| TASK TO COMPLETE |
Locate every line in the material that contains the word "dengan" and copy each of those lines in full.

:::::

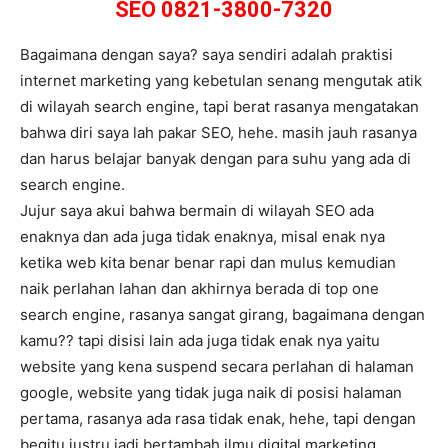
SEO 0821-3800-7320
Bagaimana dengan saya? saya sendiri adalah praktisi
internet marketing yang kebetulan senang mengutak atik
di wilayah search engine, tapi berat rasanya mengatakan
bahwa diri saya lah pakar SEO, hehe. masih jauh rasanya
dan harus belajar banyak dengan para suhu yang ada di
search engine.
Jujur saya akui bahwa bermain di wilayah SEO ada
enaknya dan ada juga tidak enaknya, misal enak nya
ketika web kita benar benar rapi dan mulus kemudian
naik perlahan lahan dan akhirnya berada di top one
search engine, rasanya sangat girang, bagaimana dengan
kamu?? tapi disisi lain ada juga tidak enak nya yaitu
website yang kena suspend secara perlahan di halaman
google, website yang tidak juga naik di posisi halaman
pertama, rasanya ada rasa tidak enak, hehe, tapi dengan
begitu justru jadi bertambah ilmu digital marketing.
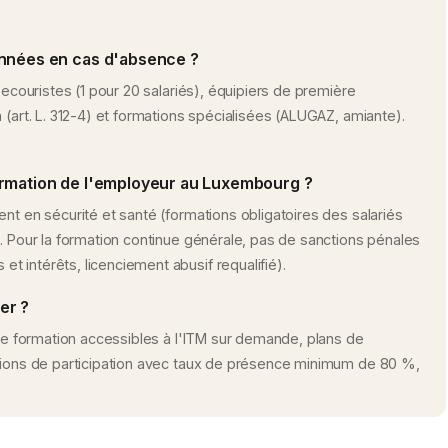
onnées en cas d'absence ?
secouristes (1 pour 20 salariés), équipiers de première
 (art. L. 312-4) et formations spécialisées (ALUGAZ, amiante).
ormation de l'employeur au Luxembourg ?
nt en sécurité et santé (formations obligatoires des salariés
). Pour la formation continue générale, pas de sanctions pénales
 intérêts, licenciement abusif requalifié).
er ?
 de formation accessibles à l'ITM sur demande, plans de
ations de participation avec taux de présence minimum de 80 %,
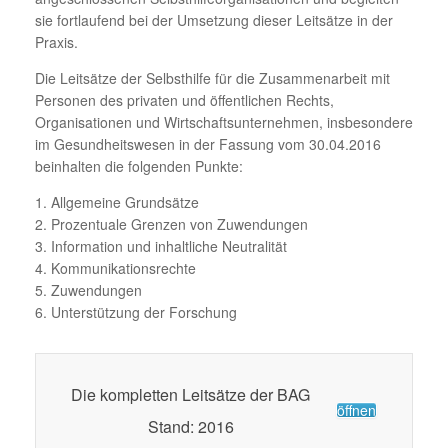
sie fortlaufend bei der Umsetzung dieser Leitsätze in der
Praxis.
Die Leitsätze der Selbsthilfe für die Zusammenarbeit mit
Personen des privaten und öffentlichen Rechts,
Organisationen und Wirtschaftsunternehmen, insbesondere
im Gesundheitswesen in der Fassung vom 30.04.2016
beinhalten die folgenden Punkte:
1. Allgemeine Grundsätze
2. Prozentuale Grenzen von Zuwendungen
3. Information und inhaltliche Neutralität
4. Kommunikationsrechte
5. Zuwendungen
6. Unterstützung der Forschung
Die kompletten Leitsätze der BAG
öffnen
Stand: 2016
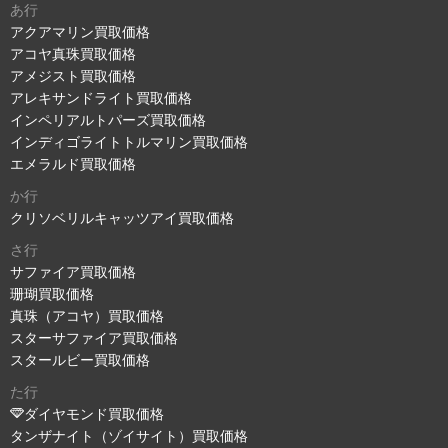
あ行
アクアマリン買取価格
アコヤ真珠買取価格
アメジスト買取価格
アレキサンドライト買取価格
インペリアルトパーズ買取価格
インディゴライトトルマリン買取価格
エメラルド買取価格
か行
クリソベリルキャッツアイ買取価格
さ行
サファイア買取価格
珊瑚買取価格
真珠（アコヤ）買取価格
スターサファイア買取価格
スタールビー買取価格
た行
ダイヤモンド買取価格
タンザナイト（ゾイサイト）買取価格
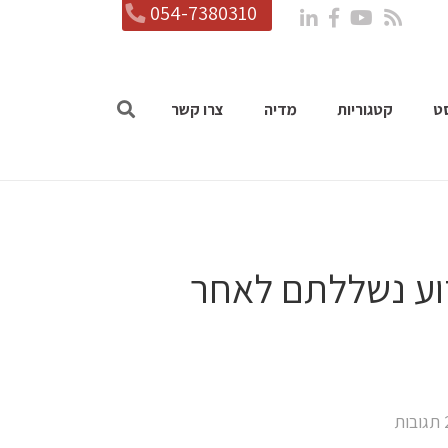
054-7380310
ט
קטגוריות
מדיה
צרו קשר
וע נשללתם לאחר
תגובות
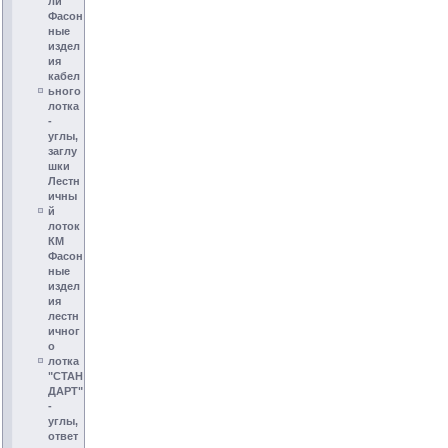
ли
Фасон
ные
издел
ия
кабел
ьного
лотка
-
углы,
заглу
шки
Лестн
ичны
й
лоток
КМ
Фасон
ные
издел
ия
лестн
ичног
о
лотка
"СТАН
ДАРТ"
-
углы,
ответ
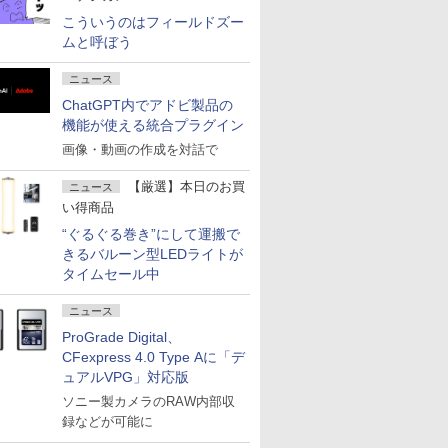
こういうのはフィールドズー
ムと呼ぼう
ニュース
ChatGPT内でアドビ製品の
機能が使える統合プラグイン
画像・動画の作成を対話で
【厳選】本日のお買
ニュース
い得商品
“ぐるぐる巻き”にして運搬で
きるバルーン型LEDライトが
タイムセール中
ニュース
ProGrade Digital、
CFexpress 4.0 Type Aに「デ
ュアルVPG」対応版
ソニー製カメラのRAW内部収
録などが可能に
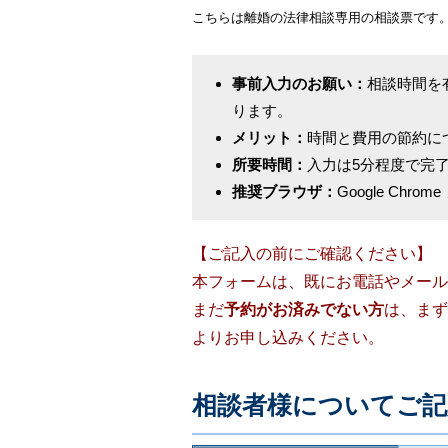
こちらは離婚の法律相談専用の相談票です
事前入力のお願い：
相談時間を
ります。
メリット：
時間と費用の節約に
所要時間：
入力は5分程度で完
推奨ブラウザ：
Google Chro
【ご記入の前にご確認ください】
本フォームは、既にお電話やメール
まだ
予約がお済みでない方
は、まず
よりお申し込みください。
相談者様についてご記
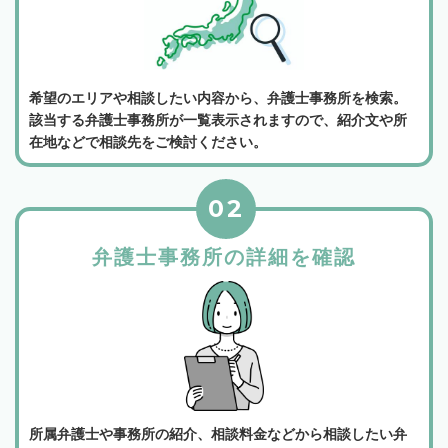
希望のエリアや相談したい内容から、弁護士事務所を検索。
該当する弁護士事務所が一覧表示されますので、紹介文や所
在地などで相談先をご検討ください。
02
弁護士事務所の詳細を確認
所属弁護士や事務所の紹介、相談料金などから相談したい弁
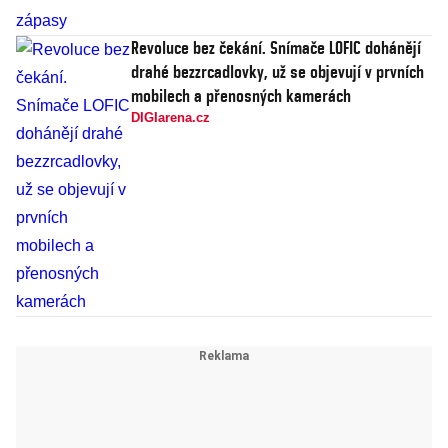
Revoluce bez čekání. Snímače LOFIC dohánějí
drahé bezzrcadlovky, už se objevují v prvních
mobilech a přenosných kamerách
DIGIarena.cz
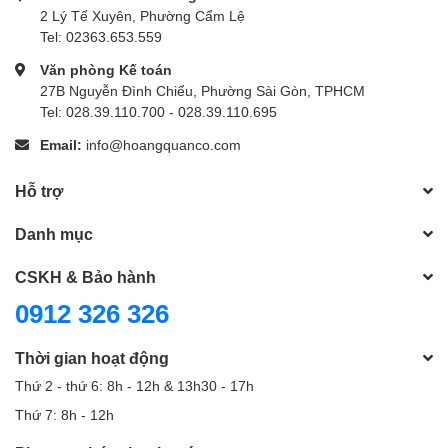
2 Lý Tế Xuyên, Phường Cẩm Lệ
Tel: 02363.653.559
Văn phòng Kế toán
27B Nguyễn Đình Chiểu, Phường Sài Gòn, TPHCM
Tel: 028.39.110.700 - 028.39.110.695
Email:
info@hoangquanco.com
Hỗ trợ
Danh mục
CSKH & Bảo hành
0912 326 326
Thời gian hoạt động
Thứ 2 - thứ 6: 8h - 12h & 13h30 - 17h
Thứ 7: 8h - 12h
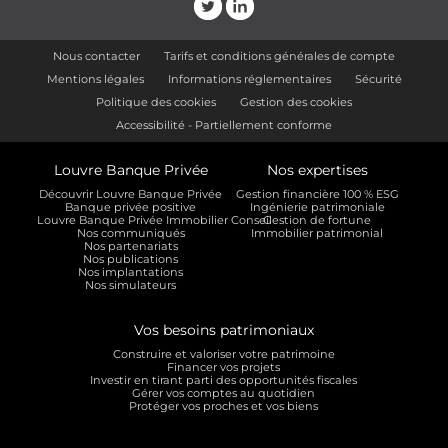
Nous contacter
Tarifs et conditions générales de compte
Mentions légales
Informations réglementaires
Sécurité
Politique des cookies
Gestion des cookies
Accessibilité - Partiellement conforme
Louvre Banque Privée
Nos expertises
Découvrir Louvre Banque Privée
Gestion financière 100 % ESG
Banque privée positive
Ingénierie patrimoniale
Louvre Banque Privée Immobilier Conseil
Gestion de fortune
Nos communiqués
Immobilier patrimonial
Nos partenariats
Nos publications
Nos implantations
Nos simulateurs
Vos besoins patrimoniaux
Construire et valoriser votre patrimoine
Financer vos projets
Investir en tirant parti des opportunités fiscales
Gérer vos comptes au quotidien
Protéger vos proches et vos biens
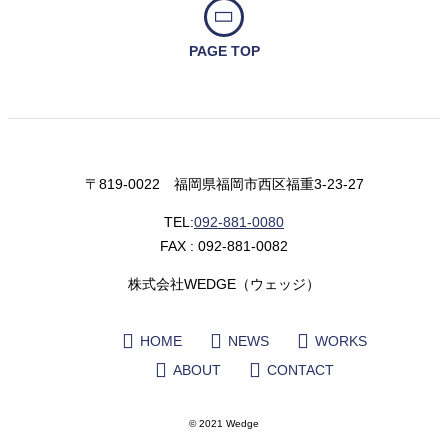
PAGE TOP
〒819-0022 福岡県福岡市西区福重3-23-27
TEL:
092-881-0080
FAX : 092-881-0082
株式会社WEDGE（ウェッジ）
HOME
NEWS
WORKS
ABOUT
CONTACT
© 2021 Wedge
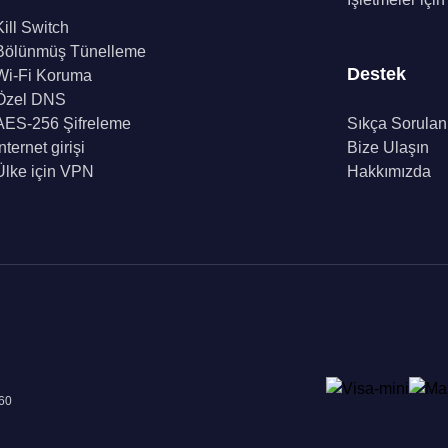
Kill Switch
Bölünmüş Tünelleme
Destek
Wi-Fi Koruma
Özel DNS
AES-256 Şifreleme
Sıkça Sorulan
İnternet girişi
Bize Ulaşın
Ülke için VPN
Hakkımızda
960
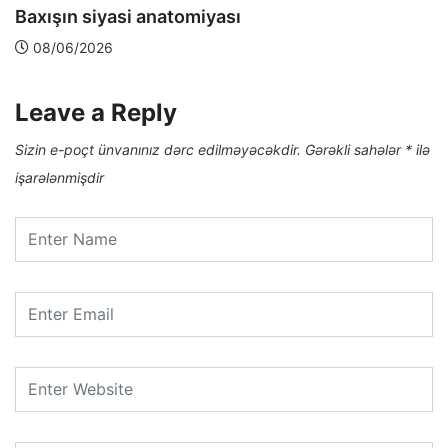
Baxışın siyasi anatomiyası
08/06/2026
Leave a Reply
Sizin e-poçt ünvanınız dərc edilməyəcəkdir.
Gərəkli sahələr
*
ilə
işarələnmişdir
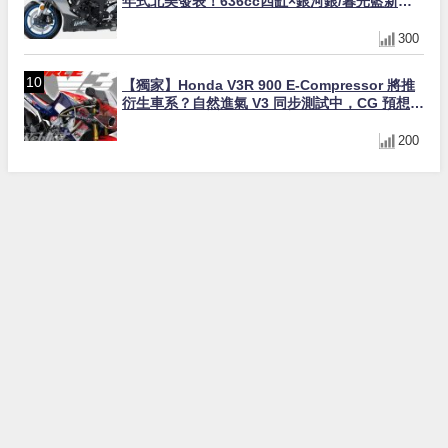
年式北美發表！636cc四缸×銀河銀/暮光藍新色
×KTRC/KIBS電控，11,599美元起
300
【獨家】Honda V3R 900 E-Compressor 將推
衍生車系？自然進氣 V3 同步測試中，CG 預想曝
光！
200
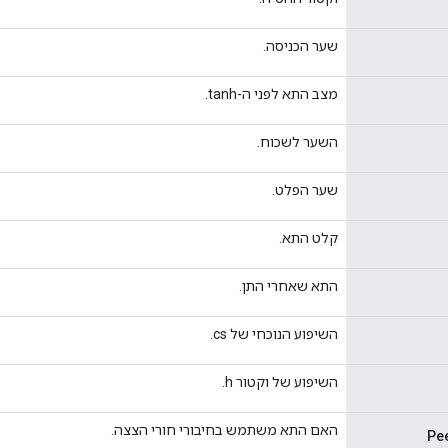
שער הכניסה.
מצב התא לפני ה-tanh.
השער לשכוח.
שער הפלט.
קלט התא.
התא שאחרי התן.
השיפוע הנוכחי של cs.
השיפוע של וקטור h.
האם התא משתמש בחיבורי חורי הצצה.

:::::

| ANSWER TO THE EXERCISE |
Bagaimana dengan saya? saya sendiri adalah praktisi
dan harus belajar banyak dengan para suhu yang ada di
search engine, rasanya sangat girang, bagaimana dengan
pertama, rasanya ada rasa tidak enak, hehe, tapi dengan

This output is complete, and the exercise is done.